Gee, who saw that coming? The only good news is that the state might be able to get out of at least part of its end of the deal:
To qualify for the tax credits Foxconn must meet certain hiring and capital investment goals. It fell short of the employment goal in 2018 – hiring 178 full-time jobs rather than the 260 targeted – failing to earn a tax credit of up to $9.5 million.

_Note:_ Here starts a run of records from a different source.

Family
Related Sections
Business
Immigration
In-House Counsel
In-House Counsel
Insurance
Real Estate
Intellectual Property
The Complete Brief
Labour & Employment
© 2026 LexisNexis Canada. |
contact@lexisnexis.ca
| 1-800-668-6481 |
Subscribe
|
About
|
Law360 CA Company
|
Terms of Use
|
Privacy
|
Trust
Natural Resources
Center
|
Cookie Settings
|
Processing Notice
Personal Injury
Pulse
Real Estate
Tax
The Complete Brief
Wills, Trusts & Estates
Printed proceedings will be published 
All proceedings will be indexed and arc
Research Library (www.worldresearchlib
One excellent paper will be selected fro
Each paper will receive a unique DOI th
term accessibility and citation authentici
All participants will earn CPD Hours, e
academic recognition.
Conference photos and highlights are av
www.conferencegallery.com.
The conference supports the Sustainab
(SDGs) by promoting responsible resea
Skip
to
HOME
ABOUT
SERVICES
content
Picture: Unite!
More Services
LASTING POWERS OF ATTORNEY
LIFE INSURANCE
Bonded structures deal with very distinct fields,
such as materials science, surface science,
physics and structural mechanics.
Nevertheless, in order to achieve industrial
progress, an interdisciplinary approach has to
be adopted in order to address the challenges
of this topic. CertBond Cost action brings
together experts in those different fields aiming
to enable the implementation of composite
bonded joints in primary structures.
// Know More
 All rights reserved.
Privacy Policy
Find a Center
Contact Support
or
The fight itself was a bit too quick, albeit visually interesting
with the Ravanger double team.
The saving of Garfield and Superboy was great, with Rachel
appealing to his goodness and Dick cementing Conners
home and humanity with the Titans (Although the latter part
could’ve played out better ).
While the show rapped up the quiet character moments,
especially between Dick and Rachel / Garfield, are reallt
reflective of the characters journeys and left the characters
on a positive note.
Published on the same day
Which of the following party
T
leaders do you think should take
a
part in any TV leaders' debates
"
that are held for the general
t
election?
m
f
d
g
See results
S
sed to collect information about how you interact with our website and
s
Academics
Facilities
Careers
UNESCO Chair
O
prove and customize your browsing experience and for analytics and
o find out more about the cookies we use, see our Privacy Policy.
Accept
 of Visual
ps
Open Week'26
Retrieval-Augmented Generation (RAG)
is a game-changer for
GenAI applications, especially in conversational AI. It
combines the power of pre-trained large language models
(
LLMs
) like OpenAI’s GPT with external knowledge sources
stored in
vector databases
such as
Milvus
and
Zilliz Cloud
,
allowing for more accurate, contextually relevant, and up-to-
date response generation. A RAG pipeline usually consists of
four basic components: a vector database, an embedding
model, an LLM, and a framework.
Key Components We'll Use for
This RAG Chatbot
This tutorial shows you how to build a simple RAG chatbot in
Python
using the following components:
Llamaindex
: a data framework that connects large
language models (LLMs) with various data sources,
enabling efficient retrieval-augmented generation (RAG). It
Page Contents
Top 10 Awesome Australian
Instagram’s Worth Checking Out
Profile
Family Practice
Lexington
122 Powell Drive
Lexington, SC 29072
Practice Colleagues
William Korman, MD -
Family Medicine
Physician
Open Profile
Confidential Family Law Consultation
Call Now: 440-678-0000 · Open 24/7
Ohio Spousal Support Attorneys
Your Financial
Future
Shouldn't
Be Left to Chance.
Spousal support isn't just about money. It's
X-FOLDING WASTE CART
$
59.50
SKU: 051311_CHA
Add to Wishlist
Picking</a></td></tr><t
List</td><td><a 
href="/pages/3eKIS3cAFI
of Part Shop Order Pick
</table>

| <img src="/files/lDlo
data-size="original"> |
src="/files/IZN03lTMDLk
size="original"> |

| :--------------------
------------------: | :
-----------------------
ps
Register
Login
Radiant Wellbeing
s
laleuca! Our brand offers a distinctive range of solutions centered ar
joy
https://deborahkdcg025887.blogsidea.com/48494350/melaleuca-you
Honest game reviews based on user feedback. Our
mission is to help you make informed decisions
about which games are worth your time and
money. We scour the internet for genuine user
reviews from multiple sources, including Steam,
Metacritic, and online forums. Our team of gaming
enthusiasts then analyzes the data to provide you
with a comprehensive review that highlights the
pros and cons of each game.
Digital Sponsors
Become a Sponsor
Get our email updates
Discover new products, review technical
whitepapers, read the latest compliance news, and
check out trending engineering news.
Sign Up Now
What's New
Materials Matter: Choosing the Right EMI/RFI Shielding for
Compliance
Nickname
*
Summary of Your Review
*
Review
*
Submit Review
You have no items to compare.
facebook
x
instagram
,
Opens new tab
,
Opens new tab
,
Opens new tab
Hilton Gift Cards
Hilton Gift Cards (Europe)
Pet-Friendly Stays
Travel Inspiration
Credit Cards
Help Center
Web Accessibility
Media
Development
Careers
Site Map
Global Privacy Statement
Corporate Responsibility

Wisconsin’s GOP assembly speaker Robin Vos and Senate majority leader Scott Fitzgerald are blaming incoming Governor Tony Evans:
In a short time, Foxconn has made a positive impact across Wisconsin with more than 1,000 new jobs, an investment of $200 million, three innovation centers and one of the largest gifts ever of $100 million to the UW-Madison. We don’t blame Foxconn for altering plans in an ever-changing technology business. It’s also not surprising Foxconn would rethink building a manufacturing plant in Wisconsin under the Evers Administration. The company is reacting to the wave of economic uncertainty that the new governor has brought with his administration. Governor Evers has an anti-jobs agenda and pledged to do away with a successful business incentive for manufacturing and agriculture.
Evers is now in an ironically difficult spot. He could get blamed for the unkept promises of thousands of new jobs if and when he runs for reelection 2022, even though he called the Foxconn agreement a “lousy deal” on the campaign trail last year.